Since $ \mathbf{U}_{n} $ is a sequence of i.i.d. Gaussian random variables, $ \mathbf{X}_{n} $ is a sequence of Gaussian random variables with zero mean and variance $ \sigma_{\mathbf{X}_{n}}^{2}=\frac{1}{3}\left(1-\left(\frac{1}{2}\right)^{2n}\right) $ . Hence the characteristic function of $ \mathbf{X}_{n} $ is $ \Phi_{\mathbf{X}_{n}}\left(\omega\right)=\exp\left(i\mu_{\mathbf{X}_{n}}\omega-\frac{1}{2}\sigma_{\mathbf{X}_{n}}^{2}\omega^{2}\right)=\exp\left(-\frac{\omega^{2}}{6}\left(1-\left(\frac{1}{2}\right)^{2n}\right)\right). $
(c) (10 points)
Does the sequence $ \mathbf{X}_{n} $ converge in distribution? A simple yes or no answer is not sufficient. You must justify your answer.
$ \Phi=F_{\mathbf{X}_{n}}\left(x\right)=\int_{-\infty}^{x}\frac{1}{\sqrt{2\pi}\sigma_{\mathbf{X}_{n}}}\exp\left(-\frac{x'^{2}}{2\sigma_{\mathbf{X}_{n}}^{2}}\right)dx' $ where $ \sigma_{\mathbf{X}_{n}}^{2}=\frac{1}{3}\left(1-\left(\frac{1}{2}\right)^{2n}\right) $ .

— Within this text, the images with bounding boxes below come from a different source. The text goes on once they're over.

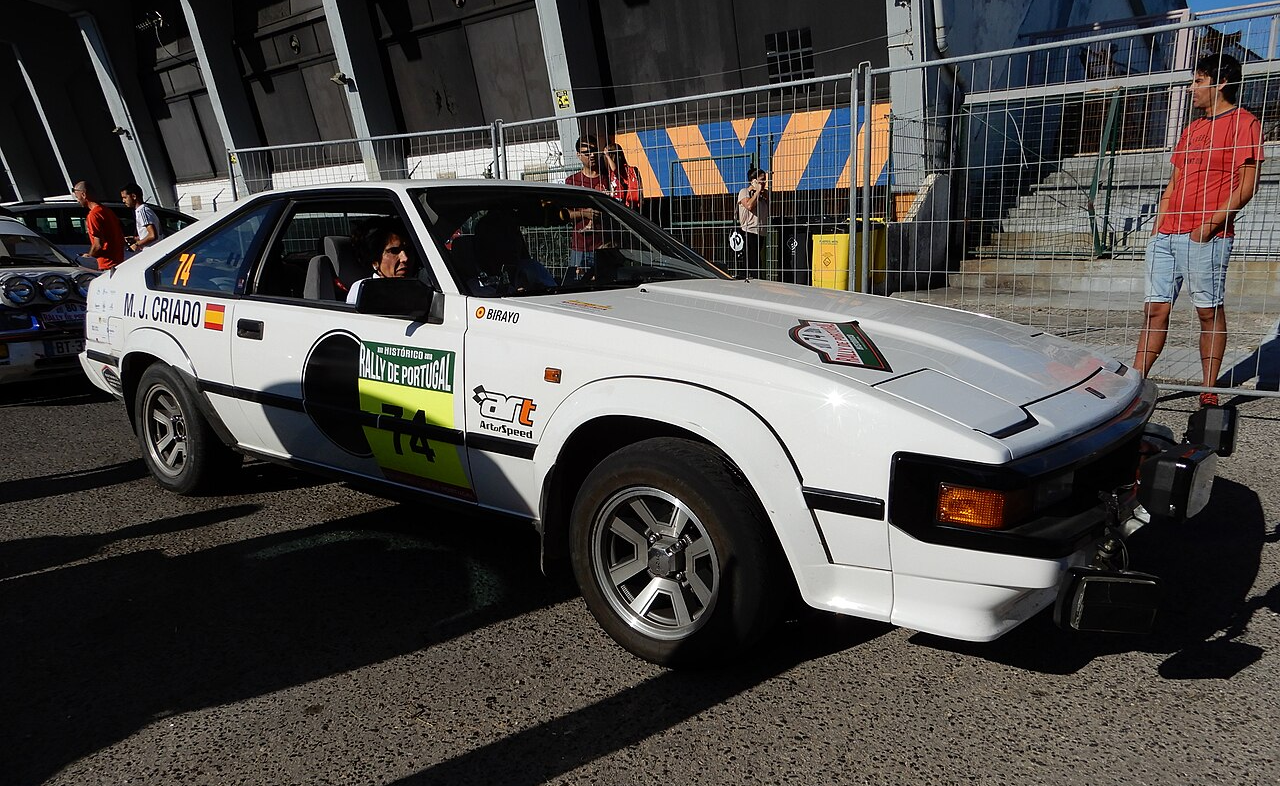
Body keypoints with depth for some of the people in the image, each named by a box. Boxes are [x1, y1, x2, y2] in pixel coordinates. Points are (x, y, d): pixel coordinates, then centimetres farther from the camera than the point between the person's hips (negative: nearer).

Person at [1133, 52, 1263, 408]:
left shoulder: (1243, 122, 1)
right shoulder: (1192, 129, 24)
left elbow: (1247, 185, -7)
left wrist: (1212, 222, -16)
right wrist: (1157, 230, 13)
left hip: (1207, 237, -7)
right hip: (1167, 236, 7)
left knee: (1209, 312, -2)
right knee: (1155, 309, 2)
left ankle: (1208, 392, 2)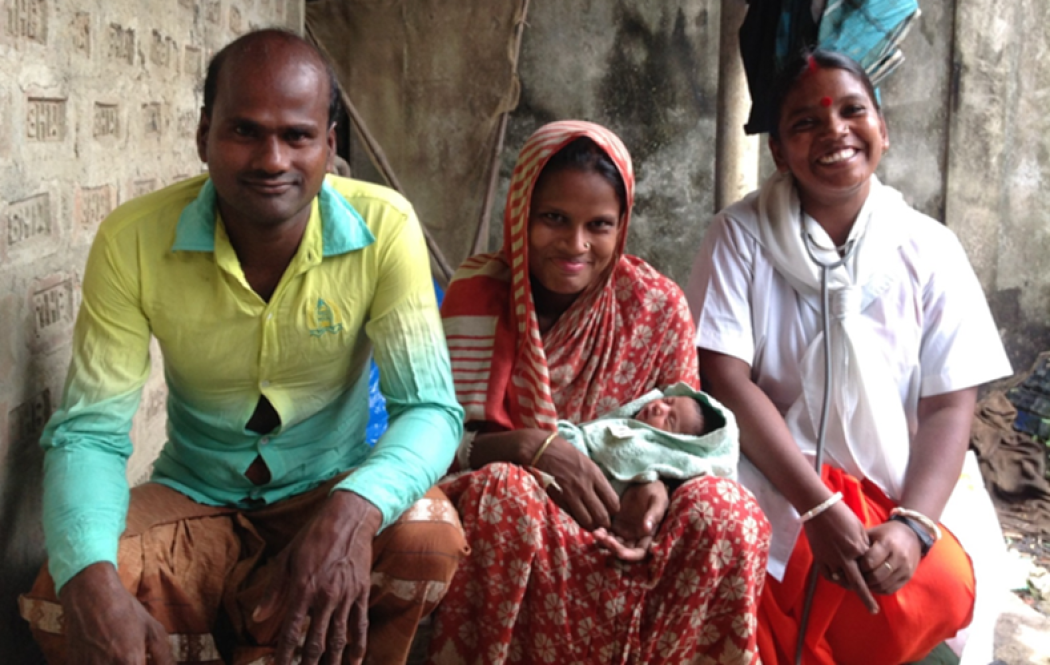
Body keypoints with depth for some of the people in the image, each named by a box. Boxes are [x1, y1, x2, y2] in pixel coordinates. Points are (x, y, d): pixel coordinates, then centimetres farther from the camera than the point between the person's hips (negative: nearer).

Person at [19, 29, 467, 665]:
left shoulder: (384, 228, -16)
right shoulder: (132, 241, -13)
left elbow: (430, 407, -19)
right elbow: (90, 430, -13)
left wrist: (354, 510, -43)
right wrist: (90, 580, -35)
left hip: (332, 490, 0)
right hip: (194, 498, 1)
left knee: (430, 539, -32)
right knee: (61, 601, -27)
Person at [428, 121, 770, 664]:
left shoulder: (658, 307, -1)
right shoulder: (478, 294, -5)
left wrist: (658, 485, -18)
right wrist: (530, 446, -27)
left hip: (621, 515, 2)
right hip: (509, 517, -2)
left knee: (725, 510, -26)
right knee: (502, 489, -36)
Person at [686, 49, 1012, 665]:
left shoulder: (931, 249, 0)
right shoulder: (740, 234, -4)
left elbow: (949, 407, -3)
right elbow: (726, 381, -12)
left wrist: (913, 525, -21)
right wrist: (820, 507, -22)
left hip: (904, 488, 2)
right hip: (777, 481, -2)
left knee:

Since $ \lim_{n\rightarrow\infty}\sigma_{\mathbf{X}_{n}}^{2}=\frac{1}{3} , \lim_{n\rightarrow\infty}F_{\mathbf{X}_{n}}=\int_{-\infty}^{x}\frac{1}{\sqrt{\frac{2\pi}{3}}}\exp\left(-\frac{x'^{2}}{2\sigma_{\mathbf{X}_{n}}^{2}}\right)dx'=F_{\mathbf{X}}\left(x\right). $
$ \therefore $ The squance $ \mathbf{X}_{n} $ converges in distribution.